*** SOURCE DATA ***

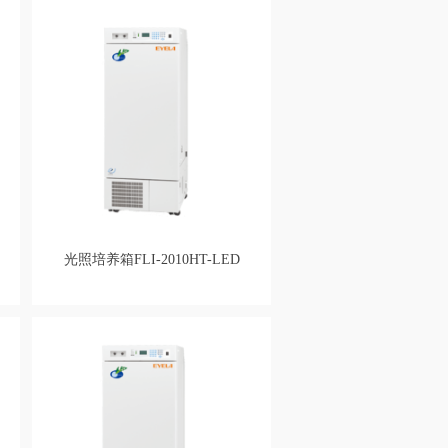
光照培养箱FLI-2010HT-LED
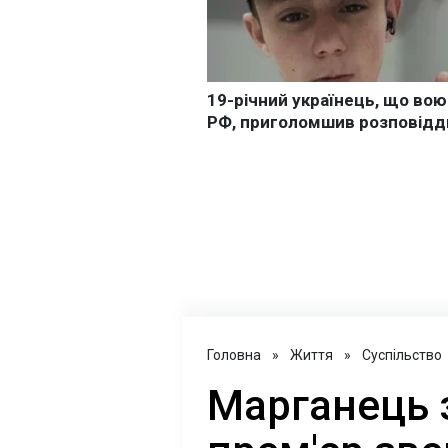
Головна
»
Життя
»
Суспільство
Марганець 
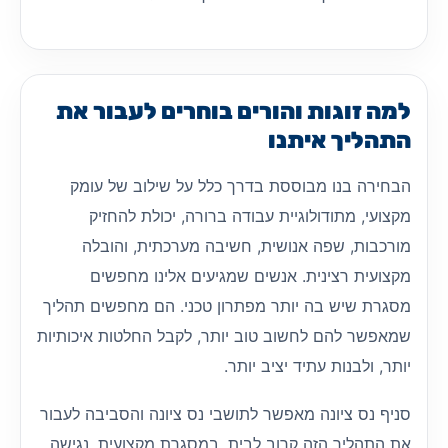
למה זוגות והורים בוחרים לעבור את
התהליך איתנו
הבחירה בנו מבוססת בדרך כלל על שילוב של עומק
מקצועי, מתודולוגיית עבודה ברורה, יכולת להחזיק
מורכבות, שפה אנושית, חשיבה מערכתית, והובלה
מקצועית רצינית. אנשים שמגיעים אלינו מחפשים
מסגרת שיש בה יותר מפתרון טכני. הם מחפשים תהליך
שמאפשר להם לחשוב טוב יותר, לקבל החלטות איכותיות
יותר, ולבנות עתיד יציב יותר.
סניף נס ציונה מאפשר לתושבי נס ציונה והסביבה לעבור
את התהליך הזה קרוב לבית, במסגרת מקצועית, נגישה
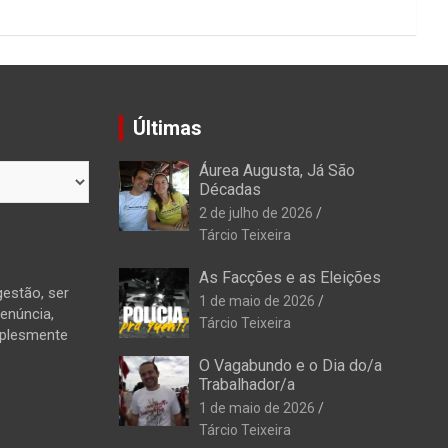
Últimas
Áurea Augusta, Já São
Décadas
2 de julho de 2026
Tárcio Teixeira
As Facções e as Eleições
estão, ser
1 de maio de 2026
denúncia,
Tárcio Teixeira
mplesmente
O Vagabundo e o Dia do/a
Trabalhador/a
1 de maio de 2026
Tárcio Teixeira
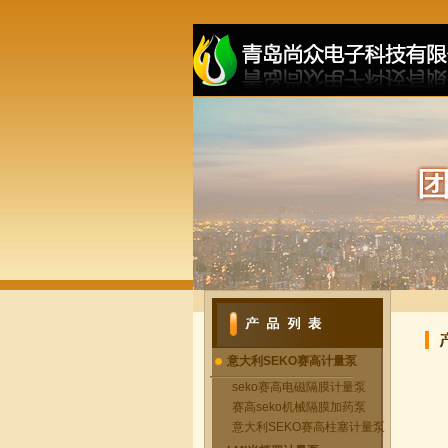
意大利SEKO赛高计量泵
seko赛高电磁隔膜计量泵
赛高seko机械隔膜加药泵
意大利SEKO赛高柱塞计量泵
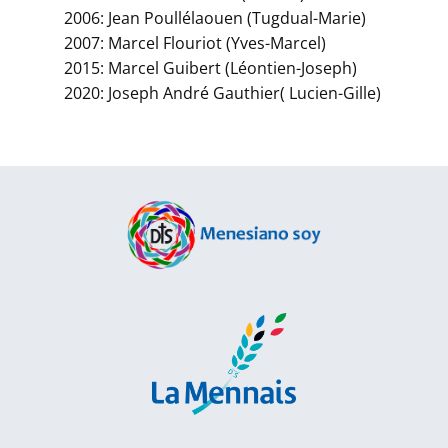
2006: Jean Poullélaouen (Tugdual-Marie)
2007: Marcel Flouriot (Yves-Marcel)
2015: Marcel Guibert (Léontien-Joseph)
2020: Joseph André Gauthier( Lucien-Gille)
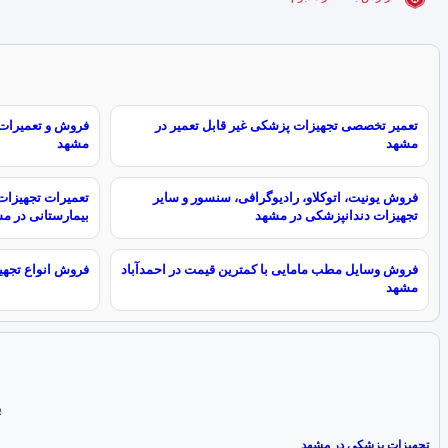
تعمیر تخصصی تجهیزات پزشکی غیر قابل تعمیر در
فروش و تعمیرات 
مشهد
مشهد
فروش یونیت، اتوکلاو، رادیوگرافی، سنسور و سایر
تعمیرات تجهیزات
تجهیزات دندانپزشکی در مشهد
بیمارستانی در م
فروش وسایل مطب مامایی با کمترین قیمت در احمدآباد
فروش انواع تجهی
مشهد
ب
تجهیزات پزشکی در مشهد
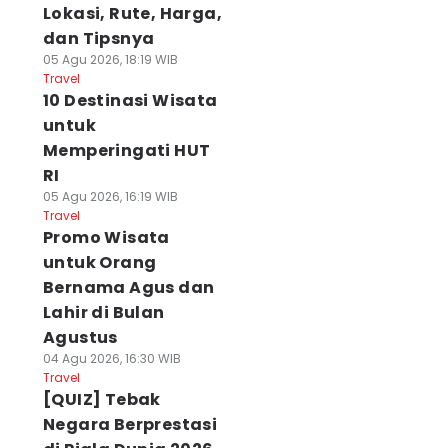
Lokasi, Rute, Harga,
dan Tipsnya
05 Agu 2026, 18:19 WIB
Travel
10 Destinasi Wisata
untuk
Memperingati HUT
RI
05 Agu 2026, 16:19 WIB
Travel
Promo Wisata
untuk Orang
Bernama Agus dan
Lahir di Bulan
Agustus
04 Agu 2026, 16:30 WIB
Travel
[QUIZ] Tebak
Negara Berprestasi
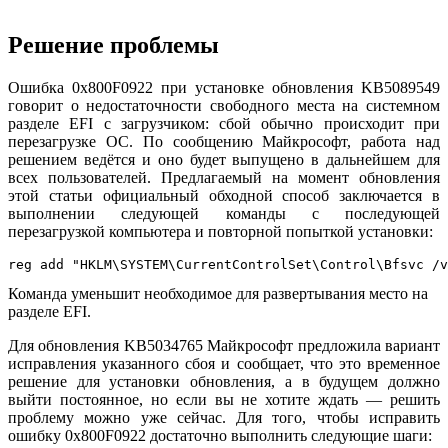
Решение проблемы
Ошибка 0x800F0922 при установке обновления KB5089549
говорит о недостаточности свободного места на системном
разделе EFI с загрузчиком: сбой обычно происходит при
перезагрузке ОС. По сообщению Майкрософт, работа над
решением ведётся и оно будет выпущено в дальнейшем для
всех пользователей. Предлагаемый на момент обновления
этой статьи официальный обходной способ заключается в
выполнении следующей команды с последующей
перезагрузкой компьютера и повторной попыткой установки:
reg add "HKLM\SYSTEM\CurrentControlSet\Control\Bfsvc /v
Команда уменьшит необходимое для развертывания место на
разделе EFI.
Для обновления KB5034765 Майкрософт предложила вариант
исправления указанного сбоя и сообщает, что это временное
решение для установки обновления, а в будущем должно
выйти постоянное, но если вы не хотите ждать — решить
проблему можно уже сейчас. Для того, чтобы исправить
ошибку 0x800F0922 достаточно выполнить следующие шаги:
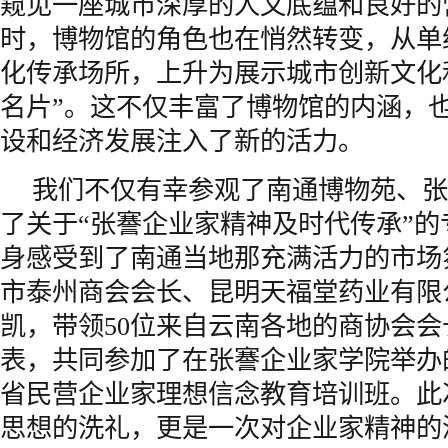
窥见一座城市深厚的人文底蕴和良好的
时，博物馆的角色也在悄然转变，从单
化传承场所，上升为展示城市创新文化
名片”。这不仅丰富了博物馆的内涵，
设和经济发展注入了新的活力。
我们不仅有幸参观了南通博物苑、张
了关于“张謇企业家精神及时代传承”
身感受到了南通当地那充满活力的市场
市泰州商会会长、昆明天福堂药业有限
凯，带领50位来自云南各地的商协会
表，共同参加了在张謇企业家学院举办
省民营企业家理想信念教育培训班。此
思想的洗礼，更是一次对企业家精神的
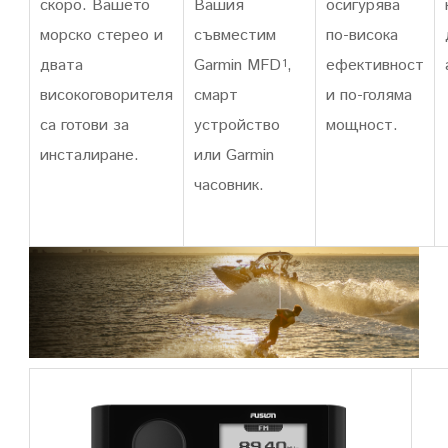
скоро. Вашето
Вашия
осигурява
морско стерео и
съвместим
по-висока
двата
Garmin MFD
,
ефективност
1
високоговорителя
смарт
и по-голяма
са готови за
устройство
мощност.
инсталиране.
или Garmin
часовник.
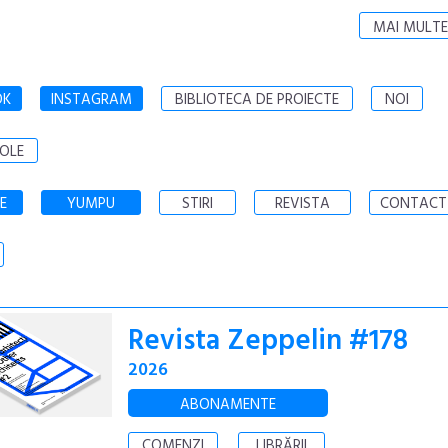
MAI MULTE
OK
INSTAGRAM
BIBLIOTECA DE PROIECTE
NOI
OLE
E
YUMPU
STIRI
REVISTA
CONTACT
Revista Zeppelin #178
2026
ABONAMENTE
COMENZI
LIBRĂRII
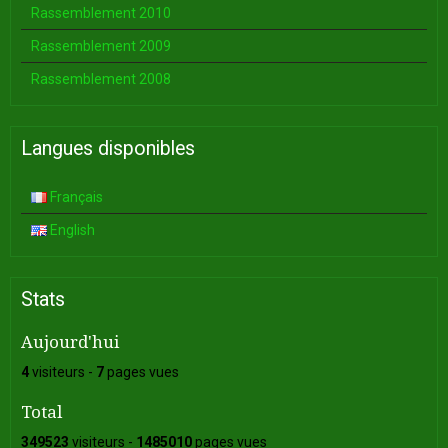
Rassemblement 2010
Rassemblement 2009
Rassemblement 2008
Langues disponibles
Français
English
Stats
Aujourd'hui
4
visiteurs -
7
pages vues
Total
349523
visiteurs -
1485010
pages vues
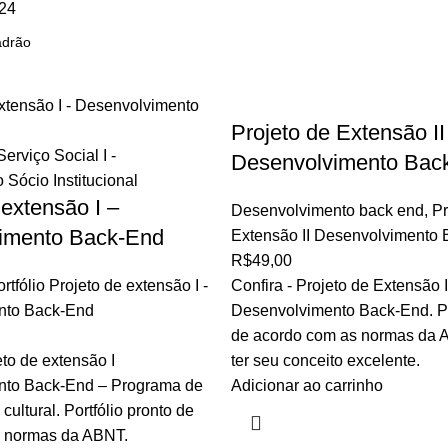
24
Projeto de Extensão II
Desenvolvimento Bac
 extensão I –
Desenvolvimento back end
,
Pr
imento Back-End
Extensão II Desenvolvimento
R$
49,00
rtfólio Projeto de extensão I -
Confira - Projeto de Extensão I
nto Back-End
Desenvolvimento Back-End. Por
de acordo com as normas da 
eto de extensão I
ter seu conceito excelente.
nto Back-End – Programa de
Adicionar ao carrinho
cultural. Portfólio pronto de
 normas da ABNT.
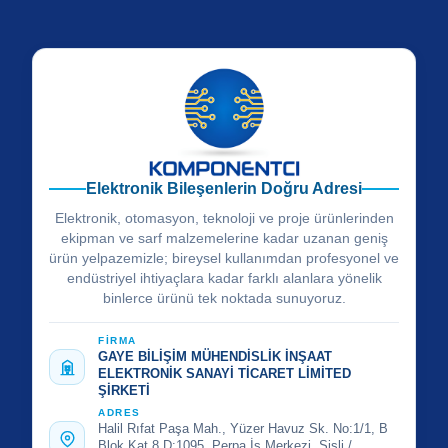
Elektronik Bileşenlerin Doğru Adresi
Elektronik, otomasyon, teknoloji ve proje ürünlerinden
ekipman ve sarf malzemelerine kadar uzanan geniş
ürün yelpazemizle; bireysel kullanımdan profesyonel ve
endüstriyel ihtiyaçlara kadar farklı alanlara yönelik
binlerce ürünü tek noktada sunuyoruz.
FİRMA
GAYE BİLİŞİM MÜHENDİSLİK İNŞAAT
ELEKTRONİK SANAYİ TİCARET LİMİTED
ŞİRKETİ
ADRES
Halil Rıfat Paşa Mah., Yüzer Havuz Sk. No:1/1, B
Blok Kat 8 D:1095, Perpa İş Merkezi, Şişli /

*** End of SOURCE DATA ***

Within the entries above, work out the number of lines that include the string "Elektronik" and give only that.

2